Stephen flushed, but before he could answer, the boy turned away. Stephen bit his lip until he tasted blood. The
worst of it was that the accusation might be true. Not that he would have even a sniff of the bird if it were. Gil and his father would finish it off long before he returned. His father would never question where it came from, either. It had happened before.
Stephen threw another clod of mud at the sheep, a little too hard. It hit the lead sheep, the bellwether, on her flanks. She looked back over her shoulder and gave him a black look.
“My apologies, my maid,” Stephen called out, then looked quickly after his tormentors. All he needed was for them to hear him apologizing to a sheep, but by great good fortune they were too far ahead by now.
Stephen decided to take the sheep up to the high field this day. It was farther and a steep climb and the pasture was not as good, but this field inevitably drew him. Stories were told of a great battle that had taken place there between their own King Philip and the beast of England, King Richard, whom they called Lionheart. Once they had fought on the same side, those two great men, on one of the crusades that had failed to reclaim the holy city of Jerusalem for Christianity. But then, only a few years before Stephen had been born, they had fallen out and fought against each other in this very place.
The grass was littered with helms that were battered beyond use, bent and twisted pieces of swords, broken lances, bits of rusted chain mail. And bones, too. Bones of horses. Bones of men. Stephen could almost imagine the scarlet flowers that bloomed in and around them to be drops of blood. He had often felt the presence of ghosts around him in that field.

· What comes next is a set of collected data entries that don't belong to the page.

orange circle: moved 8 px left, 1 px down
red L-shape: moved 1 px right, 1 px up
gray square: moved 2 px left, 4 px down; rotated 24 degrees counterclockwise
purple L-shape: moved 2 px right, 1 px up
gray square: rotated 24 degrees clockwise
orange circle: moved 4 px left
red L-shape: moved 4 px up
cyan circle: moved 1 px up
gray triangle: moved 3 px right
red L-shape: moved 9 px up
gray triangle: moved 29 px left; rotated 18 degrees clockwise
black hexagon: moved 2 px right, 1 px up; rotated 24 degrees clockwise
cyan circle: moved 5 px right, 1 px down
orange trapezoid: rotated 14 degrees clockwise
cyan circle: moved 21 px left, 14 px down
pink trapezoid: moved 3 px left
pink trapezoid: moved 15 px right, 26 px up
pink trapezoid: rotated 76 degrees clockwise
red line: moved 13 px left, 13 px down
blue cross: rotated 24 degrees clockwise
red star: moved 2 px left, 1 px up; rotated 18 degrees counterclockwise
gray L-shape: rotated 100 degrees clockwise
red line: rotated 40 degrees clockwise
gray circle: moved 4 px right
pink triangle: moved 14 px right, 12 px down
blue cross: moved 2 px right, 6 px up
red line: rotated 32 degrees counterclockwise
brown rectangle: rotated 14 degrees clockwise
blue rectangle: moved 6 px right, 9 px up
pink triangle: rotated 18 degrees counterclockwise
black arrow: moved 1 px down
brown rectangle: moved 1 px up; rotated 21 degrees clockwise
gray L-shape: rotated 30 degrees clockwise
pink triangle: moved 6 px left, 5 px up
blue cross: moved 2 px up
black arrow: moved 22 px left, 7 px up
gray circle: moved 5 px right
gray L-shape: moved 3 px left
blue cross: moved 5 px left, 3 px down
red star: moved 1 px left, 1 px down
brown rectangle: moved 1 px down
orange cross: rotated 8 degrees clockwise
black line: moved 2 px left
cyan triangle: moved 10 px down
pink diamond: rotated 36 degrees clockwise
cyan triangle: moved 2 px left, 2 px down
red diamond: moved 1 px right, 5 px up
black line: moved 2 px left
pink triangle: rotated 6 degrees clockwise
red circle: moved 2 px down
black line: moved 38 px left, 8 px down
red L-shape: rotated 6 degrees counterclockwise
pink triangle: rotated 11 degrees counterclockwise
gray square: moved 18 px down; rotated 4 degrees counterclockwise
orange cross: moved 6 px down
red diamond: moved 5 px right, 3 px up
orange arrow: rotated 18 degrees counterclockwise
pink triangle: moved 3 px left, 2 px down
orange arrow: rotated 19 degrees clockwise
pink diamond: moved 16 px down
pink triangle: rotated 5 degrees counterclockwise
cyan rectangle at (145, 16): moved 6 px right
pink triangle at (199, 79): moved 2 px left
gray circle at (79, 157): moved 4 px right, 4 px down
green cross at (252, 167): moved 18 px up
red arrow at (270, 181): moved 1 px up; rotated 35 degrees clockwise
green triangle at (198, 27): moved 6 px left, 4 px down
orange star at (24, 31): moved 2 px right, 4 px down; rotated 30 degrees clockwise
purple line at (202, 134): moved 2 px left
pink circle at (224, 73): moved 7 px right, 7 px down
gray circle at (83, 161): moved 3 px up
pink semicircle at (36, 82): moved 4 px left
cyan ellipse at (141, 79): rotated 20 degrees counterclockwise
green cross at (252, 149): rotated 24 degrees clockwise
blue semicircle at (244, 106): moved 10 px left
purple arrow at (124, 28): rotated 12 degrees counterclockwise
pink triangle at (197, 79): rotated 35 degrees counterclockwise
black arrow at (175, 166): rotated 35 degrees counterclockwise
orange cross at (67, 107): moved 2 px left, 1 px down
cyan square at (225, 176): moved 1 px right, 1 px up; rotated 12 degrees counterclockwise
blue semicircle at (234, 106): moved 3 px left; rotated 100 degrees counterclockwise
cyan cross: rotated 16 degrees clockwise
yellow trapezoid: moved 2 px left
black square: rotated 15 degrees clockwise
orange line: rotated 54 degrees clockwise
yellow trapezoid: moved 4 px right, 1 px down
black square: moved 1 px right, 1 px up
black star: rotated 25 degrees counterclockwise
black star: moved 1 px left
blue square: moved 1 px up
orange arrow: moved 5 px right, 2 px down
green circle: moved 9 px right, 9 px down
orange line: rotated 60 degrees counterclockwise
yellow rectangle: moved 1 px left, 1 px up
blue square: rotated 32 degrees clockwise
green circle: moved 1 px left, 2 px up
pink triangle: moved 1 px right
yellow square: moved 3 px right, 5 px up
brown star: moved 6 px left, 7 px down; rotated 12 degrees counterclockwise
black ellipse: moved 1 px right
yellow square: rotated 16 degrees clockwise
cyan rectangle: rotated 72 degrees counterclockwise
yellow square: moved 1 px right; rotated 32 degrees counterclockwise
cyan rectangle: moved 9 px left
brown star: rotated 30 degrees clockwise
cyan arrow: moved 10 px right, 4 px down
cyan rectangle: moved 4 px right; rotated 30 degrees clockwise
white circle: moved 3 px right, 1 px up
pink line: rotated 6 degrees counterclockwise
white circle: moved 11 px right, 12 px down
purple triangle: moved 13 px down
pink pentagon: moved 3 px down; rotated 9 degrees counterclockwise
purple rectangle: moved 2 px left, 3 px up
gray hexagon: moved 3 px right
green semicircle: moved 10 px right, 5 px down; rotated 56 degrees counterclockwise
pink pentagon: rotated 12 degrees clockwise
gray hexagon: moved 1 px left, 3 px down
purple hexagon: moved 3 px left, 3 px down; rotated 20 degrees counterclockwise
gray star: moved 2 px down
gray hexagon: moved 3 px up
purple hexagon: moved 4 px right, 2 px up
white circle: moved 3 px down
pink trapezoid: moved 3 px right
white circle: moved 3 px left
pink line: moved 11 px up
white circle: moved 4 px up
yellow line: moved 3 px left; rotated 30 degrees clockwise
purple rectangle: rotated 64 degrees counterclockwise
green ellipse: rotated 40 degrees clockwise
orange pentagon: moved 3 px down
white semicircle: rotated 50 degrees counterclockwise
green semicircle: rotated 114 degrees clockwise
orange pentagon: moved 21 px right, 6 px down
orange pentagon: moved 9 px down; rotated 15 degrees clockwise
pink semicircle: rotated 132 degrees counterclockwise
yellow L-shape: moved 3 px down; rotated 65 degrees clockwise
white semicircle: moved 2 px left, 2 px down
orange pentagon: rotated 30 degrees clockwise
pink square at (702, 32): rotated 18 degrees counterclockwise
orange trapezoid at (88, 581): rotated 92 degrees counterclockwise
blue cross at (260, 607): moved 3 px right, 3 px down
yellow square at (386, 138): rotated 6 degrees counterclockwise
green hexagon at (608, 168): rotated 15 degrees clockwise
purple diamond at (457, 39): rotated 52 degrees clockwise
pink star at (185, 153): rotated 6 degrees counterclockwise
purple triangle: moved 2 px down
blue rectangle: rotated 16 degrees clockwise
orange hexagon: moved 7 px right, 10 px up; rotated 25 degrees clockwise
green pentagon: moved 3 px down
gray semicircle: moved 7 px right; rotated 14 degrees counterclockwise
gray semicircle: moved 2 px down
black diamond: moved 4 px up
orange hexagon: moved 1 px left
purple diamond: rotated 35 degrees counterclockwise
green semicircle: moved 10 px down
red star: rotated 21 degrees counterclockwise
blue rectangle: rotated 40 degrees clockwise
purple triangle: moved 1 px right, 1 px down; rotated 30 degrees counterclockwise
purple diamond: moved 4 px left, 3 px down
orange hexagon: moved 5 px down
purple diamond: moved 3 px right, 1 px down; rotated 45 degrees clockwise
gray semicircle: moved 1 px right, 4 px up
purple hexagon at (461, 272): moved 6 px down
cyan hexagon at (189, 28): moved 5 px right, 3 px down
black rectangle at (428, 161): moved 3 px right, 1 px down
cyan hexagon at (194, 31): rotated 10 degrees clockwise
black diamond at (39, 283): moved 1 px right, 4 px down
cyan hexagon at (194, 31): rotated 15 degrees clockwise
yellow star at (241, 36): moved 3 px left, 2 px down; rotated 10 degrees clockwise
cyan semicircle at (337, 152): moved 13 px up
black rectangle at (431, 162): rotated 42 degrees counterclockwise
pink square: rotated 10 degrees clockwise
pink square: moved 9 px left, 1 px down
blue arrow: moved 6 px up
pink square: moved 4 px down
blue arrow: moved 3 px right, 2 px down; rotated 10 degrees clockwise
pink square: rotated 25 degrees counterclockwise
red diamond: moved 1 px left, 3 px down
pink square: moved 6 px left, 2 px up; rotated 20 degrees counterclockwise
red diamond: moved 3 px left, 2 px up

As he climbed, the sun warmed him. The sheep followed the bellwether on the narrow trail with hardly any urging
on Stephen’s part. The bell on the ewe’s neck rang out with each step the animal took. The air here was clear and the sound was sharp and clean. Stephen’s spirits began to lift. It was always thus when he climbed to these heights. He turned to look back. The village below seemed so small. Smoke curled from chimneys, here and there a tiny figure moved—to the stream to fetch water, to the church to hear Mass. From this distance it looked peaceful and safe.
He turned away and drew a deep breath. The sky was bright blue with the hint of summer in it. Only a few clouds scudded by. Beneath his feet some herb released a sharp, pungent smell.
His mother would have known the name for that herb, he thought. On the rare occasions when Mattieu spoke of her, he nearly always told how knowledgeable she had been about herbs.
“The village women came to her for their remedies,” he said. “There was no illness she could not cure.”
From his father’s words and how he spoke, Stephen could almost believe that his father had not had such a temper before his mother’s death. Certainly it seemed as if the women of the village had no fear of him then. And Gil, of course, would have been just a babe. It was hard for Stephen to think of his loutish brother as a small child, hanging onto his mother’s skirts. Perhaps he had even been shy.